Example: Building a real-time order-wide view (single view) with TapFlow Python SDK
This script reads from multiple MySQL source tables in the 'MySQL_Demo' connection,
joins them into a nested order document, and writes the result to a MongoDB collection.
"""
from tapflow.lib import *
from tapflow.cli.cli import init
# Initialize TapFlow configuration
init()
# Create a new data flow task
orderView = Flow("Order_SingleView_Sync")
# Set the main source table for orders
orderView.read_from("MySQL_Demo.orders")
# Add user profile as a nested document
orderView.lookup(
"MySQL_Demo.users",
path="user_info",
type="object",
relation=[["user_id", "user_id"]]
)
# Add order items as an array
orderView.lookup(
"MySQL_Demo.order_items",
path="product_items",
type="array",
relation=[["order_id", "order_id"]]
)
# Flatten product details into each order_item
orderView.lookup(
"MySQL_Demo.products",
path="product_items.product",
type="object",
relation=[["product_items.product_id", "product_id"]]
)
# Define the MongoDB target collection
orderView.write_to("MongoDB_Demo.orderSingleView")
# Save and start the flow
orderView.save()
orderView.start()
print("Real-time wide-table task started.")
# Monitor task status
while True:
current_status = orderView.status()
if current_status == "running":
print(f"Task status: {current_status}")
break
elif current_status == "error":
print("Task failed to start. Please check your configuration or logs.")
break
Example Output When you run the script, you should see logs similar to:
Real-time wide-table task started.
Task status: running
Verify Results
Once your task is running, log in to your target MongoDB to explore the new view.
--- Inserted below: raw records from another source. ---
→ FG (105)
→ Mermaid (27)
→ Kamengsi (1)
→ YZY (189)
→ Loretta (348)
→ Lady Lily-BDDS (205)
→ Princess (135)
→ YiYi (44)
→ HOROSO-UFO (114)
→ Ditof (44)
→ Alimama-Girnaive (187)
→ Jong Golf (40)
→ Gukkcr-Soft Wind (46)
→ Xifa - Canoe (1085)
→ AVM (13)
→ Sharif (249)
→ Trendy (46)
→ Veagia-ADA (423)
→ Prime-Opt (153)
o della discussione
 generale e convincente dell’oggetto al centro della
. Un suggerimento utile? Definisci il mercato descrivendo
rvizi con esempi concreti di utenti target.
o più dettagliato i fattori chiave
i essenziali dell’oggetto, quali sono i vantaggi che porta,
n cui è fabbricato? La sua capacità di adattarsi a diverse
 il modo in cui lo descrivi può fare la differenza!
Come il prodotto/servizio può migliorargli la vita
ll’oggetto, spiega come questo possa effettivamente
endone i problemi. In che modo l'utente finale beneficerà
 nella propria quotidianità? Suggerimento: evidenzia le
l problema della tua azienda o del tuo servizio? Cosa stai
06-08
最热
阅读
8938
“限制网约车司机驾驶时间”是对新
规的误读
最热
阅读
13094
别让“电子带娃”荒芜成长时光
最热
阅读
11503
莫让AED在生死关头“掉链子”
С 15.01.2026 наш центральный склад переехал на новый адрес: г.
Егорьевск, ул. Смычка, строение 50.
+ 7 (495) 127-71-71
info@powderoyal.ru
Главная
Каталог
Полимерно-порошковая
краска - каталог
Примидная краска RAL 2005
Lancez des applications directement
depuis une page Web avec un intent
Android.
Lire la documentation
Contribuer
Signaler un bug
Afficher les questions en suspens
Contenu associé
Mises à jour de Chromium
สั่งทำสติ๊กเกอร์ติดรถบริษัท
Here’s an example document illustrating the nested structure:
{
_id: ObjectId('6868d470d9b9cd512feb6b69'),
order_id: 'o2001',
order_amount: Decimal128('759.97'),
order_status: 'PAID',
order_time: 2025-01-02T10:00:00.000Z,
payment_method: 'CREDIT_CARD',
user_id: 'u001',
product_items: [
{
quantity: 1,
item_id: 'i3001',
product_id: 'p101',
order_id: 'o2001',
category: 'Electronics',
product_name: 'Smartphone',
unit_price: Decimal128('699.99')
},
{
quantity: 2,
item_id: 'i3002',
product_id: 'p102',
order_id: 'o2001',
category: 'Accessories',
product_name: 'Phone Case',
unit_price: Decimal128('29.99')
}
],
user_info: {
city: 'New York',
country: 'USA',
signup_time: 2024-12-20T12:00:00.000Z,
user_id: 'u001',
user_level: 'GOLD',
user_name: 'Alice'
}
}
This structure is analysis-ready, API-friendly, and tailored for real-time use. Analysts can easily filter and aggregate orders, marketing can segment by user attributes, and developers can serve complete order details in a single API response without expensive joins.
What’s Next?
- Monitor your task to track throughput and latency in real time.
- Validate data accuracy using built-in tools or source queries.
- Publish the view as an API so other teams or systems can consume fresh, structured order data via REST or GraphQL.